The three-story, 5,800-square-foot expansion of One Aviation Circle at National Airport would include more space for the board and several rooms labeled as executive offices that have no designated purpose. Quince T. Brinkley, the board’s secretary, said it would be up to the authority’s new chief executive, John E. “Jack” Potter, to decide how to use the space. Potter, who took over last week, declined to comment, a spokesman said, because he is still being briefed on the authority’s projects.

Board members who have pressed for the expansion say the current space is cramped and awkward. Members sit around a conference table with their backs to the audience, making it difficult for others in the room to follow the discussion.

“I think the public is entitled to see and hear what’s going on,” said board member Robert Clarke Brown, who is treasurer of Case Western Reserve University. “What we want to get to is more of a room that is like a city council room or a congressional hearing room.”

Standing room only

For two decades, there was a limited audience for the work of the airports authority, which oversees the publicly owned Dulles and Reagan airports. That changed in 2008 when the authority took control of the Dulles Toll Road and one of the nation’s largest mass transit projects to build a 23-mile rail line through Tysons Corner to Dulles and into Loudoun County.

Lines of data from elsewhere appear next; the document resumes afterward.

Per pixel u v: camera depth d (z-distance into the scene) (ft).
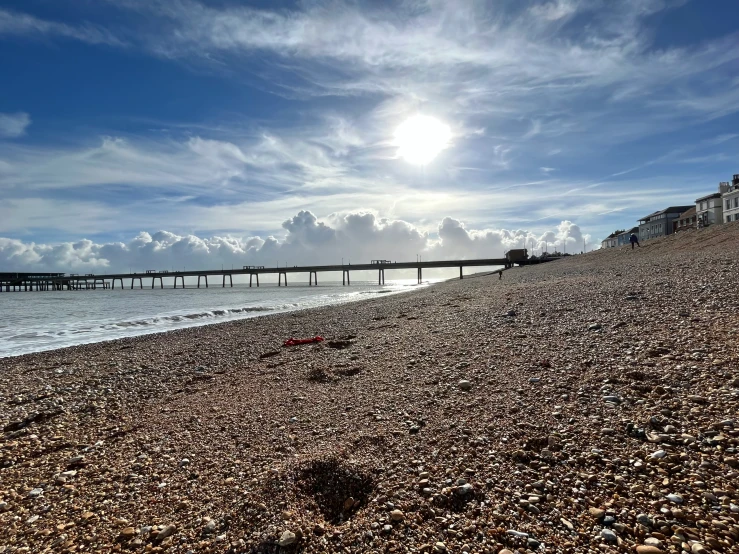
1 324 84.02
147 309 124.57
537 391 18.94
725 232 97.04
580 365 21.42
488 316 38.91
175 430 19.98
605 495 11.20
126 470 16.08
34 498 14.40
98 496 14.25
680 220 232.53
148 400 26.25
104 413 24.21
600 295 40.24
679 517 10.01
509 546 9.82
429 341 32.86
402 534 10.64
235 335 51.65
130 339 54.70
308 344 39.86
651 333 24.61
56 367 38.60
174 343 48.70
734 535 9.28
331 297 155.43
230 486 13.99
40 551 11.40
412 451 14.99
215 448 17.38
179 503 13.26
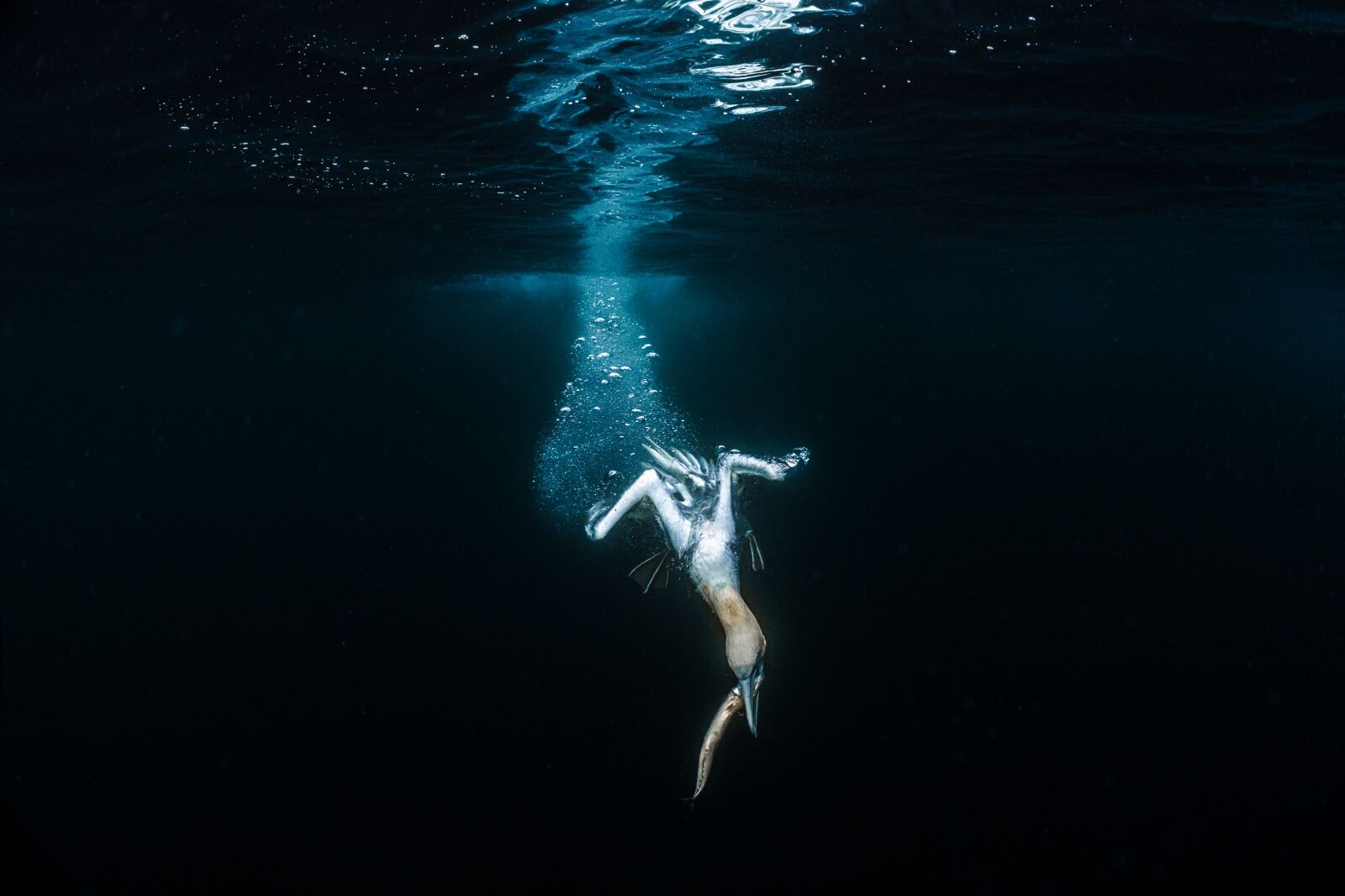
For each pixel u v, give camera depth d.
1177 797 8.39
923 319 51.59
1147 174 11.50
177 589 15.61
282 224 14.91
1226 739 9.43
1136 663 11.42
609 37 6.20
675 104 8.00
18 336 40.12
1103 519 19.80
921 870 7.46
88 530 21.72
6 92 7.25
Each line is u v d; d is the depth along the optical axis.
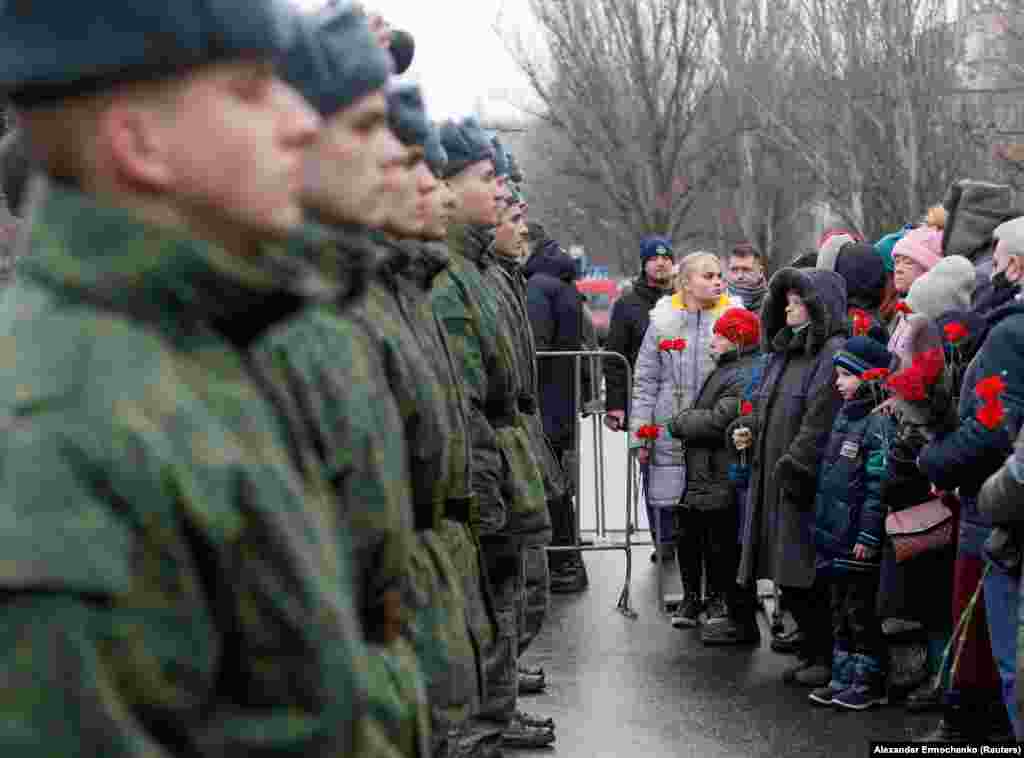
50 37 1.65
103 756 1.52
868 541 7.04
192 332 1.70
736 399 8.66
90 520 1.54
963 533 6.04
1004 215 7.73
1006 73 34.56
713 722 7.16
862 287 8.19
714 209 48.41
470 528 4.70
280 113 1.82
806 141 38.09
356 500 2.91
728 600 8.82
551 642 8.94
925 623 6.90
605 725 7.16
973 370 5.79
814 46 37.56
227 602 1.64
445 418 4.05
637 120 44.97
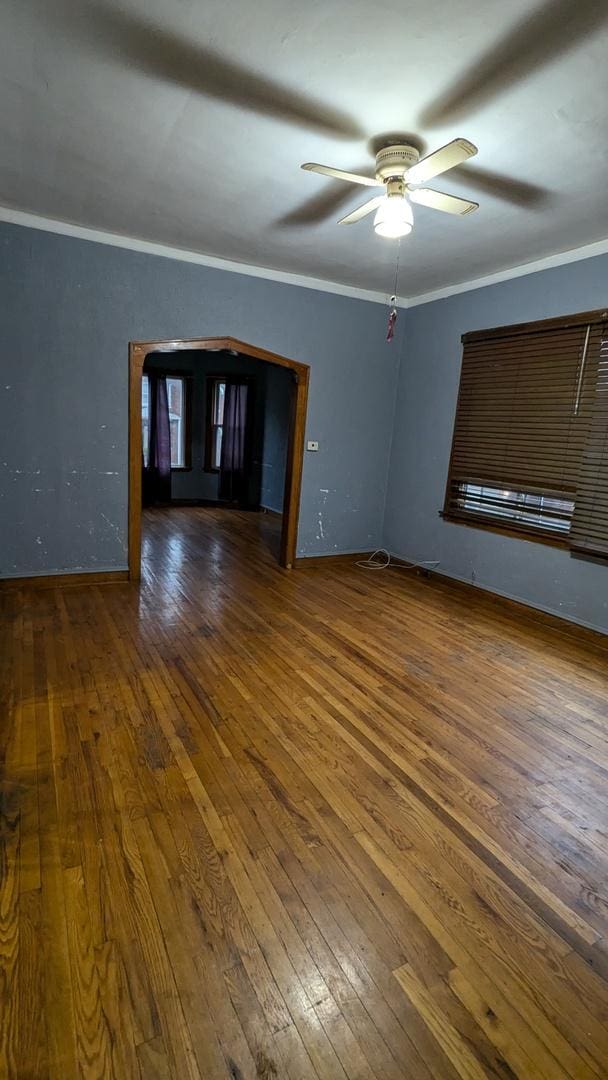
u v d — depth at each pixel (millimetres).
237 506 8719
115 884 1534
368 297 5086
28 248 3682
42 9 1742
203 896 1514
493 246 3650
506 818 1909
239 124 2338
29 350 3832
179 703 2559
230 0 1668
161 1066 1102
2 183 3109
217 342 4445
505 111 2135
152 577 4641
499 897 1571
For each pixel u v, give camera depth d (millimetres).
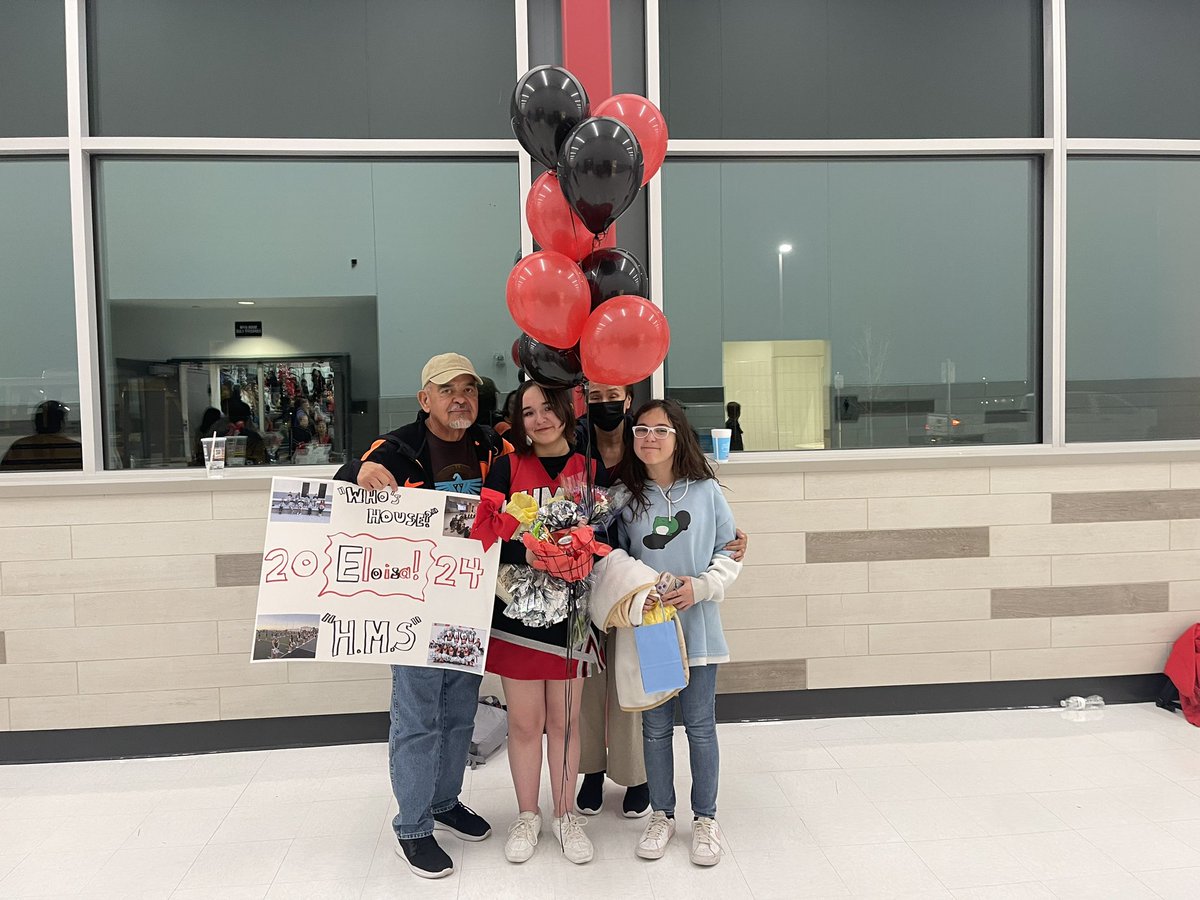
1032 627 3055
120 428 2857
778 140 2998
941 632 3023
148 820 2326
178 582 2768
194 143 2787
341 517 2012
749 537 2949
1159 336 3180
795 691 2990
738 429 3066
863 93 3047
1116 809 2285
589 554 1910
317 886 1983
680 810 2328
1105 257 3164
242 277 2889
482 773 2611
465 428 2070
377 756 2756
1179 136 3152
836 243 3078
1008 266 3143
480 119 2926
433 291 2949
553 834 2197
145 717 2775
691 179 3020
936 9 3062
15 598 2721
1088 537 3055
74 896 1959
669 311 3029
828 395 3094
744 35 3000
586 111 1898
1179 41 3135
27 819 2344
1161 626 3096
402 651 1997
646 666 1915
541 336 1927
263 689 2812
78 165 2746
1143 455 3037
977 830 2184
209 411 2893
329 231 2910
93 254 2811
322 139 2857
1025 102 3105
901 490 2990
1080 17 3072
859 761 2623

To accommodate the burgeoning interest in its work, Brinkley said, the board signed off in December on $7.2 million in its 2011 budget for the expansion. Brink­ley said plans were drawn up in response to concerns from board members and the authority’s fire chief about standing-room-only crowds at twice-monthly meetings.

Board member William W. Cobey Jr., a former North Carolina congressman, also said the current setup is not ideal for the audience or board members.